With his forehead on mine, our noses almost touching, Ryan spoke quietly. “Forgive me?”
“Ryan…”
“Please. Forgive me.”
His eyes said everything. All the hurt inside me just melted away. I could not stay angry. I could not push him away. How was I supposed to live without him? And right then, I knew. I think I have fallen for him. But holy hell, no.
That was not the plan. I could not let that happen. I needed to get my feelings under control. This was supposed to be just fun, right?
Before I could find an answer, Ryan’s mouth was on mine again and every thought left my head. Without stopping the kiss, he held me tight and leaned us both back onto the bed. We kissed for a long time, and I held onto him like a child afraid of losing her favorite thing. It seems my common sense had left the building.

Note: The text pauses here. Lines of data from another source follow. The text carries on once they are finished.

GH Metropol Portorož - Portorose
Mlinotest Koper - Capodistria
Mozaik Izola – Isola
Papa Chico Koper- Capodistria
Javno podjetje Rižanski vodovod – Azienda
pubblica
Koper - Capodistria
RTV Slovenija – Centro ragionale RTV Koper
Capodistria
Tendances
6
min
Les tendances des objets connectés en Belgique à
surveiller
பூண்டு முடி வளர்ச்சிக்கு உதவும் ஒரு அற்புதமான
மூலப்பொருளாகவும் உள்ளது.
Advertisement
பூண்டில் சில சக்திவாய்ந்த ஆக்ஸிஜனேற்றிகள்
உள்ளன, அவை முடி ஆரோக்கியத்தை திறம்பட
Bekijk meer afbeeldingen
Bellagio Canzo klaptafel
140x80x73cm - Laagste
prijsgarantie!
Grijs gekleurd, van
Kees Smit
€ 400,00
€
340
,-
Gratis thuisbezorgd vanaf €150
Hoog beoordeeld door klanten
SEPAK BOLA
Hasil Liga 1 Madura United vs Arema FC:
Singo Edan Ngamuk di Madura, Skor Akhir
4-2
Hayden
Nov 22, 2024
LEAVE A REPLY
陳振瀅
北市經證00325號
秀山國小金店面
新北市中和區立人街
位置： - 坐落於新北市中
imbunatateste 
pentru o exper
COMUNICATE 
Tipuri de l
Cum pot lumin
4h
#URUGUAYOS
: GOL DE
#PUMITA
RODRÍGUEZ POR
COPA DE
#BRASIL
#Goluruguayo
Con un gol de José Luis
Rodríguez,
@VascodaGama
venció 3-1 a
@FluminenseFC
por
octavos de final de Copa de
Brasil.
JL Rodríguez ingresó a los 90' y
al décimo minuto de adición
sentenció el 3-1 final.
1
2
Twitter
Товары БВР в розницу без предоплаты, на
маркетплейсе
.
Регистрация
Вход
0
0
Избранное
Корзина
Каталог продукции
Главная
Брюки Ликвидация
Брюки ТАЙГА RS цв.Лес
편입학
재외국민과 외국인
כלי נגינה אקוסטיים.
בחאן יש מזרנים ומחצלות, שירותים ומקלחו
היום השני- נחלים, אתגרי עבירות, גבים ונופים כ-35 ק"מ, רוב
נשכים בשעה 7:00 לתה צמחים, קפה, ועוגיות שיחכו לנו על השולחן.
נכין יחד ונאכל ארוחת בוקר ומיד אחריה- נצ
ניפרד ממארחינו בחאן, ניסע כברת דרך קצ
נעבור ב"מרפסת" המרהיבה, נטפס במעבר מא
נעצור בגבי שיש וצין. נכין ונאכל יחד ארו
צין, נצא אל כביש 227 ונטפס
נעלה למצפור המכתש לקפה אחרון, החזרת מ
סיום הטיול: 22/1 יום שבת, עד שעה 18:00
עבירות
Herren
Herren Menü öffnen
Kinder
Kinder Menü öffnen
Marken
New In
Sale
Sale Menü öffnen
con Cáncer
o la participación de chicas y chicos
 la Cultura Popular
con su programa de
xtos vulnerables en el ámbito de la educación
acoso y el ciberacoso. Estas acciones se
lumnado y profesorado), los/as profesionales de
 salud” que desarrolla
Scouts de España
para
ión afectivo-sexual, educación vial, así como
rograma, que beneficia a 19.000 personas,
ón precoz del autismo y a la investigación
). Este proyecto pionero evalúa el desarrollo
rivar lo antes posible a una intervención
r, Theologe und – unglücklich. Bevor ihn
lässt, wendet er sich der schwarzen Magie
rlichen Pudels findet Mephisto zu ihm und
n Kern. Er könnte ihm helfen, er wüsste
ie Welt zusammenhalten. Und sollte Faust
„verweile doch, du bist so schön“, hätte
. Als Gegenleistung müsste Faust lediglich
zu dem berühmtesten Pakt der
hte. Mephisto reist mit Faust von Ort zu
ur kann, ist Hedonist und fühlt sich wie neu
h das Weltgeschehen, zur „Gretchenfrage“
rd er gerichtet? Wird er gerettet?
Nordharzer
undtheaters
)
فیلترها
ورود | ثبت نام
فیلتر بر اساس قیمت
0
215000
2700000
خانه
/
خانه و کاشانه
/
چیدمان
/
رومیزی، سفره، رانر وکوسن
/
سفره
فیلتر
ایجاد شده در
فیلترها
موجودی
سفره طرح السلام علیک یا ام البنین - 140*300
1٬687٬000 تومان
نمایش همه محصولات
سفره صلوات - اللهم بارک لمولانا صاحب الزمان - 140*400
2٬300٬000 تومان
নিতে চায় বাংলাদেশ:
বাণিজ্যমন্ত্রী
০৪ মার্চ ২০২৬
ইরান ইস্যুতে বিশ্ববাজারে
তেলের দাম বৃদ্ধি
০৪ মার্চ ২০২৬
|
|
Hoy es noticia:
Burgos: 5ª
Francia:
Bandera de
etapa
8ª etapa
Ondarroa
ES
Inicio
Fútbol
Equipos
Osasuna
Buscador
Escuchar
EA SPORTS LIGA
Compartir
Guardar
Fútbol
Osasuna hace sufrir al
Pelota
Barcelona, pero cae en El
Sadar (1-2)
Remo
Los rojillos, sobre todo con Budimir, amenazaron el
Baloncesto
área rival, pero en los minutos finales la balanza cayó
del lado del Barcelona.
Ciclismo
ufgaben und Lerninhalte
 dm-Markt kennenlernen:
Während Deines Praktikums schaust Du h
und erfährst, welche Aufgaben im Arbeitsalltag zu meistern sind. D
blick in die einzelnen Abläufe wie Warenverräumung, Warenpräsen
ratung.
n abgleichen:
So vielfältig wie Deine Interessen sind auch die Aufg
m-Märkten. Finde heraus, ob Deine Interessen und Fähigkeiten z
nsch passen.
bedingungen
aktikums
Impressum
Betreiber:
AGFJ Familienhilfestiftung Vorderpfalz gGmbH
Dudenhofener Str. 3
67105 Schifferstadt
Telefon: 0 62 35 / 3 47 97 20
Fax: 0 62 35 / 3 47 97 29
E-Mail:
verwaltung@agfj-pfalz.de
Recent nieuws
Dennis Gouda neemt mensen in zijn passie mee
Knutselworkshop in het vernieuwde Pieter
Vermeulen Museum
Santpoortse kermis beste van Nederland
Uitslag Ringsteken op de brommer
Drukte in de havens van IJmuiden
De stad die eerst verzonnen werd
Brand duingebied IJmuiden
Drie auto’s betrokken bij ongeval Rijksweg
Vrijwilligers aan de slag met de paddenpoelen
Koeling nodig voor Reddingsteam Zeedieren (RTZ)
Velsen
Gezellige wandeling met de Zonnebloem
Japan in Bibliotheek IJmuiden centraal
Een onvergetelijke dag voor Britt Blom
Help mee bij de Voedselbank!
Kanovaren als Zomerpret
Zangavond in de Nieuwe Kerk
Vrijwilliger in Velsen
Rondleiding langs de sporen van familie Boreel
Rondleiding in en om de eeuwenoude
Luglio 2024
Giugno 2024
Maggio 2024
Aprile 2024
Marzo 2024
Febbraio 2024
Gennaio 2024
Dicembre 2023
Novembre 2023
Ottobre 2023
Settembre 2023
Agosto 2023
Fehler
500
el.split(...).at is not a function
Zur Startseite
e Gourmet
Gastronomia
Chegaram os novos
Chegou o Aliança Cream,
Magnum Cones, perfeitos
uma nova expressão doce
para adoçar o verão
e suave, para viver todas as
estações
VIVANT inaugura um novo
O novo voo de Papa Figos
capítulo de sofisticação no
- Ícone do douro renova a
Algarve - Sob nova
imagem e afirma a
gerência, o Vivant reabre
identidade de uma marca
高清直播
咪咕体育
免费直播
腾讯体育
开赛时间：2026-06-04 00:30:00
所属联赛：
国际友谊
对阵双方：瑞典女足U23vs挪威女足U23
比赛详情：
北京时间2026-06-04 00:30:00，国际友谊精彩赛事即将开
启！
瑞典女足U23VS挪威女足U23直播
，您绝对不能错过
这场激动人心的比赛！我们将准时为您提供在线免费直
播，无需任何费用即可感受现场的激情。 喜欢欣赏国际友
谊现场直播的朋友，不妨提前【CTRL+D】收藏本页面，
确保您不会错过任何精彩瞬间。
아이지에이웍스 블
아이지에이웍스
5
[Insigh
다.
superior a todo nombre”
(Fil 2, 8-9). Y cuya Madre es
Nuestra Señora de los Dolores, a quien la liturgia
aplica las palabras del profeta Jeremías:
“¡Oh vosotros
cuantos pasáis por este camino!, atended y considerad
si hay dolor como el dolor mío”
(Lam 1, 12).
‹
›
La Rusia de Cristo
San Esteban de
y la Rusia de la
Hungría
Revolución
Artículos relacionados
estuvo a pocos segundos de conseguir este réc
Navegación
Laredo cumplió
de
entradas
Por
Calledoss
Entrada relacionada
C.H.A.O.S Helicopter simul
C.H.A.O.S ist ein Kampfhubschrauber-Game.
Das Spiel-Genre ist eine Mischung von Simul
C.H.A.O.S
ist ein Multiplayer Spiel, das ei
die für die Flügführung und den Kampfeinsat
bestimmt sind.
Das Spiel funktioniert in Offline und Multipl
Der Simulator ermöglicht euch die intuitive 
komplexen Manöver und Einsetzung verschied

Ryan stayed in my bed that night. We slept holding each other until morning. He left through the window so our parents would not see him come from my room. As I sat up and looked at the shape his body had left in my sheets, I understood how big this was. My common sense was back, and it was scolding me for everything I did last night. I was mad at him for being with another girl, but I forgave him. I clung to him as I slept. I remembered my rules, about stopping when things got serious.
Oh, fuck. Who am I trying to fool? This is already so much more than serious.